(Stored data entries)
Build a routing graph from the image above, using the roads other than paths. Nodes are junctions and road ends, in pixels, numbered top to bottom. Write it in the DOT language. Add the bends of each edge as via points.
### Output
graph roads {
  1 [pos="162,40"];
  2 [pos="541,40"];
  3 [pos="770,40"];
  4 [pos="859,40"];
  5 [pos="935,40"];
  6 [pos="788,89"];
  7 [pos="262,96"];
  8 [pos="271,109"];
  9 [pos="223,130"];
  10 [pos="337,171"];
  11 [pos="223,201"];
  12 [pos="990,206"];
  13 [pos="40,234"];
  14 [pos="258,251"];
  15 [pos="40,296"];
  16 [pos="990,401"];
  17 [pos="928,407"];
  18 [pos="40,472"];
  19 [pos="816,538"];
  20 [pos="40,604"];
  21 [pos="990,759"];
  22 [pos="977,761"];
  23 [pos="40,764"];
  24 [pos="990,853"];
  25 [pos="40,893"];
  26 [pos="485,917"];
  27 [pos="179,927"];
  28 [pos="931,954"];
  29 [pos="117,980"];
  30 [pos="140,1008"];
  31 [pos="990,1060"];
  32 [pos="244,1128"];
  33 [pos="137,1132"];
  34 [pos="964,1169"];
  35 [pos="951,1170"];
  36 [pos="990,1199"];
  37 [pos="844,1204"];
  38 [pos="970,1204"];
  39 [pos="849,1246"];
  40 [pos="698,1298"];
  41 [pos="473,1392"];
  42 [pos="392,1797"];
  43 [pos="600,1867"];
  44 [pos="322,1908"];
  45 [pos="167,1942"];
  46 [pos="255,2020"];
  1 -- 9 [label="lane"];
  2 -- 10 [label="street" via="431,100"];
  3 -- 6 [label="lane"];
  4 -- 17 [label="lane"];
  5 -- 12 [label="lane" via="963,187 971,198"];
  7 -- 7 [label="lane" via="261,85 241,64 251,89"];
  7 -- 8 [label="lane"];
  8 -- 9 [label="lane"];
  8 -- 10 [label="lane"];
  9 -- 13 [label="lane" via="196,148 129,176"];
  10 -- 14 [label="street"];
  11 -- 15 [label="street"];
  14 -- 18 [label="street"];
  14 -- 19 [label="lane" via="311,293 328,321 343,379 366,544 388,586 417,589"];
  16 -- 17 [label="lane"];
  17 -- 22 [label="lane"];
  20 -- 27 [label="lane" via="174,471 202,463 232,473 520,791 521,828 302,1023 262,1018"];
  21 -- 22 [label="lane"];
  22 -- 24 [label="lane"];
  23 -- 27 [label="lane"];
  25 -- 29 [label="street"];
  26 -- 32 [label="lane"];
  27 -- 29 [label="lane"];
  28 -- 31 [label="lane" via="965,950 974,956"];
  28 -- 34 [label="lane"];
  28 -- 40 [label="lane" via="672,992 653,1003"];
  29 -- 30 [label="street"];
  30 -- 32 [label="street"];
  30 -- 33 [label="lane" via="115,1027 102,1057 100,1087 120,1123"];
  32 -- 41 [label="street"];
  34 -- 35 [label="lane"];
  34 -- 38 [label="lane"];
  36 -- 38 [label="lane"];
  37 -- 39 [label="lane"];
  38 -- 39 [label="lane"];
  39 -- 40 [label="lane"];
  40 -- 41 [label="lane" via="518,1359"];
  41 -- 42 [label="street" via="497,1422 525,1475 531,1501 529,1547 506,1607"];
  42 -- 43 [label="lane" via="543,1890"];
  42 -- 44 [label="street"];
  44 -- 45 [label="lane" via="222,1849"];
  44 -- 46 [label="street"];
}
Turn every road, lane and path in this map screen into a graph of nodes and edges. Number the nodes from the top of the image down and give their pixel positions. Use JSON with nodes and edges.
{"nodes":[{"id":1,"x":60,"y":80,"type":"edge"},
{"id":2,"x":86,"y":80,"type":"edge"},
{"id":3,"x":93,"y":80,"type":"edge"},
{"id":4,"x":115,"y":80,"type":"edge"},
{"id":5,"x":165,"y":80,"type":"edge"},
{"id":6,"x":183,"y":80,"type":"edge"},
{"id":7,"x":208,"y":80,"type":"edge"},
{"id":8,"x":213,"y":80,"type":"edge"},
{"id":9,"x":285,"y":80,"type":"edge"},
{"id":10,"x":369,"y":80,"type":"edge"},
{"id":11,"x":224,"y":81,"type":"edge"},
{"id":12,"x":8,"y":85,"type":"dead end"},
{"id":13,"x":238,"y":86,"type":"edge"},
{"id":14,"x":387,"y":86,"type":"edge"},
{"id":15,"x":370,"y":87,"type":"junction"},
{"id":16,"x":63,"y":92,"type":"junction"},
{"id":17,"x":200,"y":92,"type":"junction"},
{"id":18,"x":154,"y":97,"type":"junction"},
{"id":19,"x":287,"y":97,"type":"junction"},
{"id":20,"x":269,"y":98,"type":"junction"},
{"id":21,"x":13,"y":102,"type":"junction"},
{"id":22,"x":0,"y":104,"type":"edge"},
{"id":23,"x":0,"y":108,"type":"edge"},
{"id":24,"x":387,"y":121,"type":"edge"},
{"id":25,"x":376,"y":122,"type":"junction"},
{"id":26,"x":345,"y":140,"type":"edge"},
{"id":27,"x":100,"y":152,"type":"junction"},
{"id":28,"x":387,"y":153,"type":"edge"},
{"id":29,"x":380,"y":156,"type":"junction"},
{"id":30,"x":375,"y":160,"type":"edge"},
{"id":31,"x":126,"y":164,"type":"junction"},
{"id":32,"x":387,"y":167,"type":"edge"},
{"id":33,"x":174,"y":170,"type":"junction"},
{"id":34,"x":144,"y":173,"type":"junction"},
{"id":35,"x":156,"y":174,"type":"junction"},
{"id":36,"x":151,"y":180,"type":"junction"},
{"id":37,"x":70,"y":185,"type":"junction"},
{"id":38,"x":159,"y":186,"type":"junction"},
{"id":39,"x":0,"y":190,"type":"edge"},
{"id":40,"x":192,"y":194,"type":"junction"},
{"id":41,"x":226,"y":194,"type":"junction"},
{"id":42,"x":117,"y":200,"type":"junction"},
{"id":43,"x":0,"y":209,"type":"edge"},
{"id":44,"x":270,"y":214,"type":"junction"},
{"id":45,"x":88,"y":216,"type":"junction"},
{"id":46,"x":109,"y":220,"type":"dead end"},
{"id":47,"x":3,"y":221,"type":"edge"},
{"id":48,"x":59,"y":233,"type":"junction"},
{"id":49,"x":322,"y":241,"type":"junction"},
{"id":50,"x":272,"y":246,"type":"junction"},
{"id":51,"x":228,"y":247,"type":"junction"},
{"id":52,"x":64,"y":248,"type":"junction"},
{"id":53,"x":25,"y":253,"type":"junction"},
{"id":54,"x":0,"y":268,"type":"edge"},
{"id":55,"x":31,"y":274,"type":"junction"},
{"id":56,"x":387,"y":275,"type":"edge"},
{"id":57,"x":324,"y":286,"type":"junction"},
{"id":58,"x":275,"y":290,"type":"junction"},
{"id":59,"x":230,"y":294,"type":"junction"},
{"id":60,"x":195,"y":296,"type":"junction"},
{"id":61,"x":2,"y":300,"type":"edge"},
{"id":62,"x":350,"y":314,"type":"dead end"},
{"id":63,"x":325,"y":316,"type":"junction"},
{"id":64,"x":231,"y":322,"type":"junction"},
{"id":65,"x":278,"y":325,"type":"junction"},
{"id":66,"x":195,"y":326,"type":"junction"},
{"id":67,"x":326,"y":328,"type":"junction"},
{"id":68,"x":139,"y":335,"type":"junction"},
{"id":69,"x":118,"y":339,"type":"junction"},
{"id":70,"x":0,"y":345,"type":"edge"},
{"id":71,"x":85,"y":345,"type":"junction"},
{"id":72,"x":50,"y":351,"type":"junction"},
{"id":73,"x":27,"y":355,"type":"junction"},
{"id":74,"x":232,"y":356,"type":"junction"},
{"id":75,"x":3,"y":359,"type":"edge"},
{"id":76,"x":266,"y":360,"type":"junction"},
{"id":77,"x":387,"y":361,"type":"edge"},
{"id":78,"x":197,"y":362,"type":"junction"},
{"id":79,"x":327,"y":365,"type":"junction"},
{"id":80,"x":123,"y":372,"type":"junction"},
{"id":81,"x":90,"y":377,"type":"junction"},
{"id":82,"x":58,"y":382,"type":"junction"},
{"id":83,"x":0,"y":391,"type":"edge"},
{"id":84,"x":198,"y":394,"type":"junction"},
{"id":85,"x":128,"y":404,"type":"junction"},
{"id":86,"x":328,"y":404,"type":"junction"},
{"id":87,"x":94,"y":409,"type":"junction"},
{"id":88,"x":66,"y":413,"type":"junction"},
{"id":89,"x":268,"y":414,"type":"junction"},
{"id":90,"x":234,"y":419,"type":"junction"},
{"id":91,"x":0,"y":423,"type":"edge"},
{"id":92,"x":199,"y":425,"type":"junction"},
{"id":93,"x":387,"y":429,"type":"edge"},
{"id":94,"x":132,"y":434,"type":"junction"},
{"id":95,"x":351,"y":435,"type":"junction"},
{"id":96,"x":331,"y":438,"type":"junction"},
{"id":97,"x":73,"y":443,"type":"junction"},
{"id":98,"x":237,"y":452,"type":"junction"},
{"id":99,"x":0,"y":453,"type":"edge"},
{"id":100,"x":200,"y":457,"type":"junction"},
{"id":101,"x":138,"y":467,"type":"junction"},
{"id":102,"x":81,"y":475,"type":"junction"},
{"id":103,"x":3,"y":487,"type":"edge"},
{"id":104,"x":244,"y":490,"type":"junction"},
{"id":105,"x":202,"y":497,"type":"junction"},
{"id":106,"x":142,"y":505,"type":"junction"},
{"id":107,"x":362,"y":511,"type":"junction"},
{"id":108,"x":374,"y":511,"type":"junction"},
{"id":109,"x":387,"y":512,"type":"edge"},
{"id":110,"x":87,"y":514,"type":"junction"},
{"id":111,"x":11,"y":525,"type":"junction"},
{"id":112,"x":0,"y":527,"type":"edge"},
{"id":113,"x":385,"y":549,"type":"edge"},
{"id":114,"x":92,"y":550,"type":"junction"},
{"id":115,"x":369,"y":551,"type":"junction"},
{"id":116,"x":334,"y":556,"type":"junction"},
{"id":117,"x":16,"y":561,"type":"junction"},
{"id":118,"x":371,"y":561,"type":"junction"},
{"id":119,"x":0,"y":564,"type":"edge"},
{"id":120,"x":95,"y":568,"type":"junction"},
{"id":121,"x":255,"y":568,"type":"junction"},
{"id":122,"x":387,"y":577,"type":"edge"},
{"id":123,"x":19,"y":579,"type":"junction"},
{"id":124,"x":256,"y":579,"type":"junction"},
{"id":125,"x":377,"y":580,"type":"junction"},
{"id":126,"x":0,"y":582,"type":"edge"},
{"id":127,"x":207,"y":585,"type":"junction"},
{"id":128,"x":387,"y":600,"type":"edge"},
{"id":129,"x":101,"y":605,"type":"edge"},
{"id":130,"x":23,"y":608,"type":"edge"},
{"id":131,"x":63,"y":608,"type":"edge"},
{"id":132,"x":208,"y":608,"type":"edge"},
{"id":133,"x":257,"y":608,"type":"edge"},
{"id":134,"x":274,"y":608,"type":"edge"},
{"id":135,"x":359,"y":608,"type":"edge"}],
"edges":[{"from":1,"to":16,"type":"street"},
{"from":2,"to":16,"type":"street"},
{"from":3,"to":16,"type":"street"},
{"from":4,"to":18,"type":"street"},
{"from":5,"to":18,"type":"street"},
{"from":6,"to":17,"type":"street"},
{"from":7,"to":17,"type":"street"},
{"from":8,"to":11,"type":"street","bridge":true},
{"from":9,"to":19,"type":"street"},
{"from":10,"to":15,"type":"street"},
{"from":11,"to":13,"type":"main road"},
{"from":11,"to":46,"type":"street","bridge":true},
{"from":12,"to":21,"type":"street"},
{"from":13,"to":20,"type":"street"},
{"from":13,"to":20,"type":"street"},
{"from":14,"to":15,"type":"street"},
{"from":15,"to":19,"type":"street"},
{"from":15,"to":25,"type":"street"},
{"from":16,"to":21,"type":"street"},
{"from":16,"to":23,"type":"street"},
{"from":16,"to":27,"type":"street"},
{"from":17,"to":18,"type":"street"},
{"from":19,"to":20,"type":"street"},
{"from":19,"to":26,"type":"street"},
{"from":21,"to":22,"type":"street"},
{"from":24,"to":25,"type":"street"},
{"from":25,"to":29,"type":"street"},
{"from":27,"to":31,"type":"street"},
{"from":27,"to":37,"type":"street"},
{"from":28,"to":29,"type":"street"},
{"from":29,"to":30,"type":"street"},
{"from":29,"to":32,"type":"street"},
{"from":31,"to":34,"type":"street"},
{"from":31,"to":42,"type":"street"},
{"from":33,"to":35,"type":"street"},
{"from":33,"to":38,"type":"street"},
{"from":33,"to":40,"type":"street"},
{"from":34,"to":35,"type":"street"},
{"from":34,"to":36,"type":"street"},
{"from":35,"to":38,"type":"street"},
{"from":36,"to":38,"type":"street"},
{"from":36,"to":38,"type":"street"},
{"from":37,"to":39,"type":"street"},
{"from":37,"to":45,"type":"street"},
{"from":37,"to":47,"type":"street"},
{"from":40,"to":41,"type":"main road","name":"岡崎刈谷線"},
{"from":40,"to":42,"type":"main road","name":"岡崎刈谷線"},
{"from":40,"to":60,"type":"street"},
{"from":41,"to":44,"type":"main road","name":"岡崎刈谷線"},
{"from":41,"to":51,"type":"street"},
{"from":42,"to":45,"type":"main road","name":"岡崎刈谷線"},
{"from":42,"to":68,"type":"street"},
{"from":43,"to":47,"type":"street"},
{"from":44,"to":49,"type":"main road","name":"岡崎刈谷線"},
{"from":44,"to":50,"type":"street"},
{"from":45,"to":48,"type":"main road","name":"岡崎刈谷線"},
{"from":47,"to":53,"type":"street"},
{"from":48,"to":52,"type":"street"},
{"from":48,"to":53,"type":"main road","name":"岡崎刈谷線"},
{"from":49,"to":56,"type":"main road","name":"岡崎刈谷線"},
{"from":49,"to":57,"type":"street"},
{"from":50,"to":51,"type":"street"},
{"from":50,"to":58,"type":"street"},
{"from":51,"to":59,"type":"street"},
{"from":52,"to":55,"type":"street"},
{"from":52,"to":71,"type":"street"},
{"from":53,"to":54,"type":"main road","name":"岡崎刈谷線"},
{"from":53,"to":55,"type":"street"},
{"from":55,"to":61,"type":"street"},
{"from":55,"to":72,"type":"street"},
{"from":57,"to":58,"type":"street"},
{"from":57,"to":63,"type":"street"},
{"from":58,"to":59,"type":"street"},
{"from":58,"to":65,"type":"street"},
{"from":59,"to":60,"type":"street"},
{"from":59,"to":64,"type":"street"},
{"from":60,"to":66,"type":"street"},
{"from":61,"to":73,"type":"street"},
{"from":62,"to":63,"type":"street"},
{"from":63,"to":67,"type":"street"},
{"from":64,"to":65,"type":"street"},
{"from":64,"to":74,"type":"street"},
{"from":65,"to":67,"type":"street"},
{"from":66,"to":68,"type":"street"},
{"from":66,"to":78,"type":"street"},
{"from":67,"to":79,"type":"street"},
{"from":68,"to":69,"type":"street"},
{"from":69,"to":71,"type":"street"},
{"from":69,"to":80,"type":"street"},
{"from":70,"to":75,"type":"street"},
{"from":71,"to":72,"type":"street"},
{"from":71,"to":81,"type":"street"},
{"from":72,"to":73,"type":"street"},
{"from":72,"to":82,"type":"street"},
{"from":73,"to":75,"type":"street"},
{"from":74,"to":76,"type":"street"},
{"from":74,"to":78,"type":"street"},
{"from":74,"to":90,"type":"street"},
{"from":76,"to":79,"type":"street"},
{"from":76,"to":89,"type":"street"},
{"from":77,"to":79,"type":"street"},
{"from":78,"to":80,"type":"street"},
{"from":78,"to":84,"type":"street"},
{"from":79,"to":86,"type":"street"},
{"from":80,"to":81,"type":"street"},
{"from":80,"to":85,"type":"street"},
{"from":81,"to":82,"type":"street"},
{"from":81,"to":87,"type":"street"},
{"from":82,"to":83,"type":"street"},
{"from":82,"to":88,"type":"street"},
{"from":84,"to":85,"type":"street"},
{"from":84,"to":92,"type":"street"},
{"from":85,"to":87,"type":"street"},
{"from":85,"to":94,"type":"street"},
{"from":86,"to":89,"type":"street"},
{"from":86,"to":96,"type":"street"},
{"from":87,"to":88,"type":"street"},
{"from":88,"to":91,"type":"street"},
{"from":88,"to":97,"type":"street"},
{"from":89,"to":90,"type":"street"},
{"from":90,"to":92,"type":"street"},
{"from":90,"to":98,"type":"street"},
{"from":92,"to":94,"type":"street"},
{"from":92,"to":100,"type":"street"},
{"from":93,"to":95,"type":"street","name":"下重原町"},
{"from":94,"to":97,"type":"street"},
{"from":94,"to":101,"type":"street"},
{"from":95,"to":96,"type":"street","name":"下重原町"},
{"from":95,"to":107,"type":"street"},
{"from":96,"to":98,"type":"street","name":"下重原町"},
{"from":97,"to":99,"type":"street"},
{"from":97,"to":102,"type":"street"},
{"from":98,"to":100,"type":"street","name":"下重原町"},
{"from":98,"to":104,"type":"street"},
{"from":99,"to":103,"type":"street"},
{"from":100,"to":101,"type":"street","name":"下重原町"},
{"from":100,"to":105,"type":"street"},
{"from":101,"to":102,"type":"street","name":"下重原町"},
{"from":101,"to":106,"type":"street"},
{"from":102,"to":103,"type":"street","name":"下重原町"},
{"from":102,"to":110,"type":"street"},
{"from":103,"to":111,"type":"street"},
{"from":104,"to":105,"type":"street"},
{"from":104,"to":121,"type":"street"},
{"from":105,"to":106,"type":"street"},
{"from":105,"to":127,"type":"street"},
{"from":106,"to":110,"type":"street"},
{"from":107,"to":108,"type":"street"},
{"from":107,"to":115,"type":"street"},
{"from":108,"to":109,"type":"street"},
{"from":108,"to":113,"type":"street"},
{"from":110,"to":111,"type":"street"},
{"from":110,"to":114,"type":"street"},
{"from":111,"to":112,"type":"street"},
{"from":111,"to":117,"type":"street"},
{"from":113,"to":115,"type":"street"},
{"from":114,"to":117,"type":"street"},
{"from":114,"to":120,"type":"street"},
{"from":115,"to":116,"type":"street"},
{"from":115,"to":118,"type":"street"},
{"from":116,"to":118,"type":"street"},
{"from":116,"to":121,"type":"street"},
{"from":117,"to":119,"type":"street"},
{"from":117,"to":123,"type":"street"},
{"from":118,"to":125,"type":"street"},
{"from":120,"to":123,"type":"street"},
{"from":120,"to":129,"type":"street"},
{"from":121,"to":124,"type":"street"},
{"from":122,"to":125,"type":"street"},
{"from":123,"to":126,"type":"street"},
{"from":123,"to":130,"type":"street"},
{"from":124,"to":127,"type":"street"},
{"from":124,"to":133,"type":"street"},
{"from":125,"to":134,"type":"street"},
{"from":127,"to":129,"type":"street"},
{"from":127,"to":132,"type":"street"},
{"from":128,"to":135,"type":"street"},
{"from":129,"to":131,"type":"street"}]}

YOUR ASSIGNMENT:
Could you find every line in the records above that has the string "下重原町" and copy it?

TASK RESPONSE:
{"from":93,"to":95,"type":"street","name":"下重原町"},
{"from":95,"to":96,"type":"street","name":"下重原町"},
{"from":96,"to":98,"type":"street","name":"下重原町"},
{"from":98,"to":100,"type":"street","name":"下重原町"},
{"from":100,"to":101,"type":"street","name":"下重原町"},
{"from":101,"to":102,"type":"street","name":"下重原町"},
{"from":102,"to":103,"type":"street","name":"下重原町"},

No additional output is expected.